++++ SOURCE RECORDS

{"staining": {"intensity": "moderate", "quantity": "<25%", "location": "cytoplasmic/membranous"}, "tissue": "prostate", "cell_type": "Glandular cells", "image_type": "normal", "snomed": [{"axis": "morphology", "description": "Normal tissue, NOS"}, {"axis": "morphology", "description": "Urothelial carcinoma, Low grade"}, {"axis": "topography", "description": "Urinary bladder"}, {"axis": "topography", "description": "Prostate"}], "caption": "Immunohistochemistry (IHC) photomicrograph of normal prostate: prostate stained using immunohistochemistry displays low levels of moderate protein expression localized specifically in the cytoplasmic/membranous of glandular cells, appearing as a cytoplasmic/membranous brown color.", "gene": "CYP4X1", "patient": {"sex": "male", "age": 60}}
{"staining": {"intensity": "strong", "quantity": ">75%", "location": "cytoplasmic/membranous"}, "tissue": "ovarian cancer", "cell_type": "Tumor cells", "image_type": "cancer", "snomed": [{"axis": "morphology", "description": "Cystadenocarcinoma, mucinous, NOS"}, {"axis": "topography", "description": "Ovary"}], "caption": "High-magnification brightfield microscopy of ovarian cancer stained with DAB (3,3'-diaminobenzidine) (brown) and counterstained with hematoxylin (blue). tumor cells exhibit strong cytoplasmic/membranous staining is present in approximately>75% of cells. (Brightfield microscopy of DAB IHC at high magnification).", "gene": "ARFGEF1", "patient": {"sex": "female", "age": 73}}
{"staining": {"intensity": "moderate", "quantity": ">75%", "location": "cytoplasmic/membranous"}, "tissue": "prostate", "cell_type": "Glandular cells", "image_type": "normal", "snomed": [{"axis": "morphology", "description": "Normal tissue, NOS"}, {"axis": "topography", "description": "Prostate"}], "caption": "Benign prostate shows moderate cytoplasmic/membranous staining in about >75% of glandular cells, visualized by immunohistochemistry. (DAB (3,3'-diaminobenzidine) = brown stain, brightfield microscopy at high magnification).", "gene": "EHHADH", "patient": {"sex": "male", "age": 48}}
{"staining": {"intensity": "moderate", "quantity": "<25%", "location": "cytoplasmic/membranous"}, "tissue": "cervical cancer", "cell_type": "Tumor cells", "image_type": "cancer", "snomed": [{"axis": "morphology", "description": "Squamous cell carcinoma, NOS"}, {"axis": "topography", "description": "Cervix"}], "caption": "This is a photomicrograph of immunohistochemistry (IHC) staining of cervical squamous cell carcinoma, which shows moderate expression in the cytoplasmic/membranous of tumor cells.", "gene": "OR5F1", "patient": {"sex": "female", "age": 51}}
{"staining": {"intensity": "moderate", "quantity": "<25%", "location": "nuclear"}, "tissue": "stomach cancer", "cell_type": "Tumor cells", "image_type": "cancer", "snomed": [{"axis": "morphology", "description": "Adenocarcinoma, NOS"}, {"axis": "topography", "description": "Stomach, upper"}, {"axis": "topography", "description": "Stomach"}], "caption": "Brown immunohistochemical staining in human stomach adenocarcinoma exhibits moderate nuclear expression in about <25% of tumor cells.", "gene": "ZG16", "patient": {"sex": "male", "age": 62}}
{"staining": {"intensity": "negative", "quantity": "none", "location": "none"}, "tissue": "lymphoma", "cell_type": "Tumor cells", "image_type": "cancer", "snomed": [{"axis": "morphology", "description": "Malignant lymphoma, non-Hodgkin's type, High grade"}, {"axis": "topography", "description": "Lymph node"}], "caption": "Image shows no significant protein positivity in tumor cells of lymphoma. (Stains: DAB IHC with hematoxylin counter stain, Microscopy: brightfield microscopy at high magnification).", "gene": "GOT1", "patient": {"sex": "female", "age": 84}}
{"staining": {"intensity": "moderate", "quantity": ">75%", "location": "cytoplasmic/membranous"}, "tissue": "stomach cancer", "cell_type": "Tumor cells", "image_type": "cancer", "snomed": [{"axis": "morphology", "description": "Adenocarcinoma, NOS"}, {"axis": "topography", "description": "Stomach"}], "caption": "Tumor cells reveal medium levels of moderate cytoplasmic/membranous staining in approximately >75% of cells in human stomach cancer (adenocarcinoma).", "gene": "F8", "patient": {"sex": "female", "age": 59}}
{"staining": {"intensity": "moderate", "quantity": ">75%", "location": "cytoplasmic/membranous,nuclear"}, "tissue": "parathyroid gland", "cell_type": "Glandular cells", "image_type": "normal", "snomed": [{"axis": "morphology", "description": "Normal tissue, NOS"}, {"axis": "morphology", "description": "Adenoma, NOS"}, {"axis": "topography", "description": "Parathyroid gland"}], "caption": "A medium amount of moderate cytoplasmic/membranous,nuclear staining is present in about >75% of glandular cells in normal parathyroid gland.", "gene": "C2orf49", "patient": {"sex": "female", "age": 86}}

++++++++

* [TO DO] Exactly reproduce every line of the data above.

* [RESULT OF THE TASK]
{"staining": {"intensity": "moderate", "quantity": "<25%", "location": "cytoplasmic/membranous"}, "tissue": "prostate", "cell_type": "Glandular cells", "image_type": "normal", "snomed": [{"axis": "morphology", "description": "Normal tissue, NOS"}, {"axis": "morphology", "description": "Urothelial carcinoma, Low grade"}, {"axis": "topography", "description": "Urinary bladder"}, {"axis": "topography", "description": "Prostate"}], "caption": "Immunohistochemistry (IHC) photomicrograph of normal prostate: prostate stained using immunohistochemistry displays low levels of moderate protein expression localized specifically in the cytoplasmic/membranous of glandular cells, appearing as a cytoplasmic/membranous brown color.", "gene": "CYP4X1", "patient": {"sex": "male", "age": 60}}
{"staining": {"intensity": "strong", "quantity": ">75%", "location": "cytoplasmic/membranous"}, "tissue": "ovarian cancer", "cell_type": "Tumor cells", "image_type": "cancer", "snomed": [{"axis": "morphology", "description": "Cystadenocarcinoma, mucinous, NOS"}, {"axis": "topography", "description": "Ovary"}], "caption": "High-magnification brightfield microscopy of ovarian cancer stained with DAB (3,3'-diaminobenzidine) (brown) and counterstained with hematoxylin (blue). tumor cells exhibit strong cytoplasmic/membranous staining is present in approximately>75% of cells. (Brightfield microscopy of DAB IHC at high magnification).", "gene": "ARFGEF1", "patient": {"sex": "female", "age": 73}}
{"staining": {"intensity": "moderate", "quantity": ">75%", "location": "cytoplasmic/membranous"}, "tissue": "prostate", "cell_type": "Glandular cells", "image_type": "normal", "snomed": [{"axis": "morphology", "description": "Normal tissue, NOS"}, {"axis": "topography", "description": "Prostate"}], "caption": "Benign prostate shows moderate cytoplasmic/membranous staining in about >75% of glandular cells, visualized by immunohistochemistry. (DAB (3,3'-diaminobenzidine) = brown stain, brightfield microscopy at high magnification).", "gene": "EHHADH", "patient": {"sex": "male", "age": 48}}
{"staining": {"intensity": "moderate", "quantity": "<25%", "location": "cytoplasmic/membranous"}, "tissue": "cervical cancer", "cell_type": "Tumor cells", "image_type": "cancer", "snomed": [{"axis": "morphology", "description": "Squamous cell carcinoma, NOS"}, {"axis": "topography", "description": "Cervix"}], "caption": "This is a photomicrograph of immunohistochemistry (IHC) staining of cervical squamous cell carcinoma, which shows moderate expression in the cytoplasmic/membranous of tumor cells.", "gene": "OR5F1", "patient": {"sex": "female", "age": 51}}
{"staining": {"intensity": "moderate", "quantity": "<25%", "location": "nuclear"}, "tissue": "stomach cancer", "cell_type": "Tumor cells", "image_type": "cancer", "snomed": [{"axis": "morphology", "description": "Adenocarcinoma, NOS"}, {"axis": "topography", "description": "Stomach, upper"}, {"axis": "topography", "description": "Stomach"}], "caption": "Brown immunohistochemical staining in human stomach adenocarcinoma exhibits moderate nuclear expression in about <25% of tumor cells.", "gene": "ZG16", "patient": {"sex": "male", "age": 62}}
{"staining": {"intensity": "negative", "quantity": "none", "location": "none"}, "tissue": "lymphoma", "cell_type": "Tumor cells", "image_type": "cancer", "snomed": [{"axis": "morphology", "description": "Malignant lymphoma, non-Hodgkin's type, High grade"}, {"axis": "topography", "description": "Lymph node"}], "caption": "Image shows no significant protein positivity in tumor cells of lymphoma. (Stains: DAB IHC with hematoxylin counter stain, Microscopy: brightfield microscopy at high magnification).", "gene": "GOT1", "patient": {"sex": "female", "age": 84}}
{"staining": {"intensity": "moderate", "quantity": ">75%", "location": "cytoplasmic/membranous"}, "tissue": "stomach cancer", "cell_type": "Tumor cells", "image_type": "cancer", "snomed": [{"axis": "morphology", "description": "Adenocarcinoma, NOS"}, {"axis": "topography", "description": "Stomach"}], "caption": "Tumor cells reveal medium levels of moderate cytoplasmic/membranous staining in approximately >75% of cells in human stomach cancer (adenocarcinoma).", "gene": "F8", "patient": {"sex": "female", "age": 59}}
{"staining": {"intensity": "moderate", "quantity": ">75%", "location": "cytoplasmic/membranous,nuclear"}, "tissue": "parathyroid gland", "cell_type": "Glandular cells", "image_type": "normal", "snomed": [{"axis": "morphology", "description": "Normal tissue, NOS"}, {"axis": "morphology", "description": "Adenoma, NOS"}, {"axis": "topography", "description": "Parathyroid gland"}], "caption": "A medium amount of moderate cytoplasmic/membranous,nuclear staining is present in about >75% of glandular cells in normal parathyroid gland.", "gene": "C2orf49", "patient": {"sex": "female", "age": 86}}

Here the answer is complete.